ScreenHunter_2616 Mar. 06 10.21Between the trailhead and where we stood, my son and I, there was a vast expanse of time and a very small amount of space. I’d carried him, with the dog’s leash on one wrist, from the parking lot, up through a small thicket of brambles to where an old railroad must have run, past the bridge, and steeply down the hill to the flat banks of the river where the path began. Here, thirty feet down from where the rest of the landscape lay, the water, in moments of heavy flooding, would rise up and wash out all the foliage on which we were now standing, leaving fertile silt behind as if in repentance. This periodic effect might have been part of the reason that this flat of land beside the water was so open and uncrowded by the thick of trees that dominated the landscape at higher grounds. With the land so leveled by the water’s irregular rising, and the foliage thin and unobtrusive, it was the perfect place to explore.
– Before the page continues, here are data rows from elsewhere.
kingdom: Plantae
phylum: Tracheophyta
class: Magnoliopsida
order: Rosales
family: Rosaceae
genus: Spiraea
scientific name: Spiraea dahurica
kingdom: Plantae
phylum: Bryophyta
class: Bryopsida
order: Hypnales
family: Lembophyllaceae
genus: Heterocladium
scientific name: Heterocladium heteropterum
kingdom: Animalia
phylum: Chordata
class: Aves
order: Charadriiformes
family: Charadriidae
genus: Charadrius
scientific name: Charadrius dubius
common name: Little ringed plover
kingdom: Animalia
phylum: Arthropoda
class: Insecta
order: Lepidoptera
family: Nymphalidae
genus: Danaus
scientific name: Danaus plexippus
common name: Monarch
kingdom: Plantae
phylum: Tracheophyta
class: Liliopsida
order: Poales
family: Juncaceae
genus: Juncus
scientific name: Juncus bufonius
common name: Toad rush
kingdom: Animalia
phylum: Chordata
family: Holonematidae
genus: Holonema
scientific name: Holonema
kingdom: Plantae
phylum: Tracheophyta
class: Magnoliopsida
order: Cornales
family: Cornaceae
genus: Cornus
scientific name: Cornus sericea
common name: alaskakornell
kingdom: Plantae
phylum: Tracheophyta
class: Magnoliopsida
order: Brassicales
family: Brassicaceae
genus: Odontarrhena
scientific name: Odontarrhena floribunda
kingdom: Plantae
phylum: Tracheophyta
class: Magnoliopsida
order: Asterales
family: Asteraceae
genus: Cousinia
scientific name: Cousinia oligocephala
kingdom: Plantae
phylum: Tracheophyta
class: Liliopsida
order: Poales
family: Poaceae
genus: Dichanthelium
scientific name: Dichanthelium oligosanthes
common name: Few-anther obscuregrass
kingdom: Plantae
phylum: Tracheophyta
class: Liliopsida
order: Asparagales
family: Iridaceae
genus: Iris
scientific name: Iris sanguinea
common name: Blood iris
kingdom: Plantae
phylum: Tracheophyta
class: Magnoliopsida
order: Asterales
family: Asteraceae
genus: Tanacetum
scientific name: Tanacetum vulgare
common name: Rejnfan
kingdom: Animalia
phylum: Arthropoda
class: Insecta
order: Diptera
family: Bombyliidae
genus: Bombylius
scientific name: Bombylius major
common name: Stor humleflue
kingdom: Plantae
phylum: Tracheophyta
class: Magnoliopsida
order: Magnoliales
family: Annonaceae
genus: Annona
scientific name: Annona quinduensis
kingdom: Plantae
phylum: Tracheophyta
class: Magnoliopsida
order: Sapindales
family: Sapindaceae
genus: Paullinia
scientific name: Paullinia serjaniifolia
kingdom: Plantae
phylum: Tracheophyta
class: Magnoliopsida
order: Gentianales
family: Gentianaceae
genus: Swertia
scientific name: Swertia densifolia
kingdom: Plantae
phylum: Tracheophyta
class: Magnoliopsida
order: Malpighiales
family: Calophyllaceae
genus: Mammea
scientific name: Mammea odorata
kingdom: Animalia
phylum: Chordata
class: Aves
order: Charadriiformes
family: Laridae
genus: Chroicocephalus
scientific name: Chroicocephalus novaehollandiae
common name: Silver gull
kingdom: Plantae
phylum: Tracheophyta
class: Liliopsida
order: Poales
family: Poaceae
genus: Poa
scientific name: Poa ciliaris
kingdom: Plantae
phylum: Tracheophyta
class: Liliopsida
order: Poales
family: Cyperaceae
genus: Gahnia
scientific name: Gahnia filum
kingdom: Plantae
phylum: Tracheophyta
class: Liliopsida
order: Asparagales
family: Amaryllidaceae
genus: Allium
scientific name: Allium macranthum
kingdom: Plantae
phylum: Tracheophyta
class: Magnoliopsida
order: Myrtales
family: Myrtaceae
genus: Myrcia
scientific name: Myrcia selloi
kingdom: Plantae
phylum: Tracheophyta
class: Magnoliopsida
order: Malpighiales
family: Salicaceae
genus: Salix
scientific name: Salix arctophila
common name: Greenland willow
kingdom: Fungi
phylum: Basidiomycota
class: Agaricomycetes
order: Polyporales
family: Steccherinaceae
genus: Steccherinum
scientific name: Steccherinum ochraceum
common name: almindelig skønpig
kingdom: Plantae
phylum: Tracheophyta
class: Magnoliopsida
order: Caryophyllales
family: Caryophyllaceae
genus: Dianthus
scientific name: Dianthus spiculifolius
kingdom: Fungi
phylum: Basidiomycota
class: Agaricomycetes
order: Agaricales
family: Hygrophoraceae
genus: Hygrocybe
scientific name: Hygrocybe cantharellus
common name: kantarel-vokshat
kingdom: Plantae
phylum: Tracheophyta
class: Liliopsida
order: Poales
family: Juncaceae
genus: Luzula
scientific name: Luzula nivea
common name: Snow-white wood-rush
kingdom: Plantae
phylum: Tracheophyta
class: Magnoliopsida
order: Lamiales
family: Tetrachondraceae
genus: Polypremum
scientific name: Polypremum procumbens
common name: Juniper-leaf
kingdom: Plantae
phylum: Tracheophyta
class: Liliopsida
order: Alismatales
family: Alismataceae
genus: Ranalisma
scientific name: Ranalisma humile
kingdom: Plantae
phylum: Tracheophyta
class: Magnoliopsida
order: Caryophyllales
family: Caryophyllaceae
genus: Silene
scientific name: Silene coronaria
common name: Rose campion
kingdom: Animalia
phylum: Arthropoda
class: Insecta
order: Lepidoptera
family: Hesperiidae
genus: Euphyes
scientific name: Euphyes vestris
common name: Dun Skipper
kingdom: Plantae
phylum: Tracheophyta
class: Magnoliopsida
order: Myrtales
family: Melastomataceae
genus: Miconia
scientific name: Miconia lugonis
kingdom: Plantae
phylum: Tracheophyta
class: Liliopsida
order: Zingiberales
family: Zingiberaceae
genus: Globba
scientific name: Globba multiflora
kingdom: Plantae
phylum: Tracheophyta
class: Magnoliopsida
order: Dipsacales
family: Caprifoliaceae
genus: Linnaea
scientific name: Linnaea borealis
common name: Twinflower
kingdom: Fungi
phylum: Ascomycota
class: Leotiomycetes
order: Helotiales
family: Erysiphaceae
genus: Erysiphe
I had set my son, River, down on the cleared out space upon which we were supposed to walk and went ahead in an attempt to coax him more quickly down the trail. I half wanted to wear him out so that he’d take a good nap, but I also had hoped that by letting him walk on his own, he’d at least try to keep up so that we could do together what I love doing so much alone: walking through the woods. Of course, the same thing happened that always happens when I take him along on a walk without carrying him. That is, we ended up spending a significant amount of time milling around while he explored and pointed at things I didn’t immediately see.

In this particular instance, we spent about fifteen minutes near the trailhead. I had our Malinois’ leash in my hand, and a diaper bag strapped across my back, walking along the ground where other walkers feet had beat a path. I went back and forth, slowly, and sought a goad to move River along the water’s edge, against the current that was moving lazily in the cold, snowless and rainless drought of January. I could see where we’d “started” our walk, could get back there in a moment if I wanted, and couldn’t shake the feeling that we were wasting our time.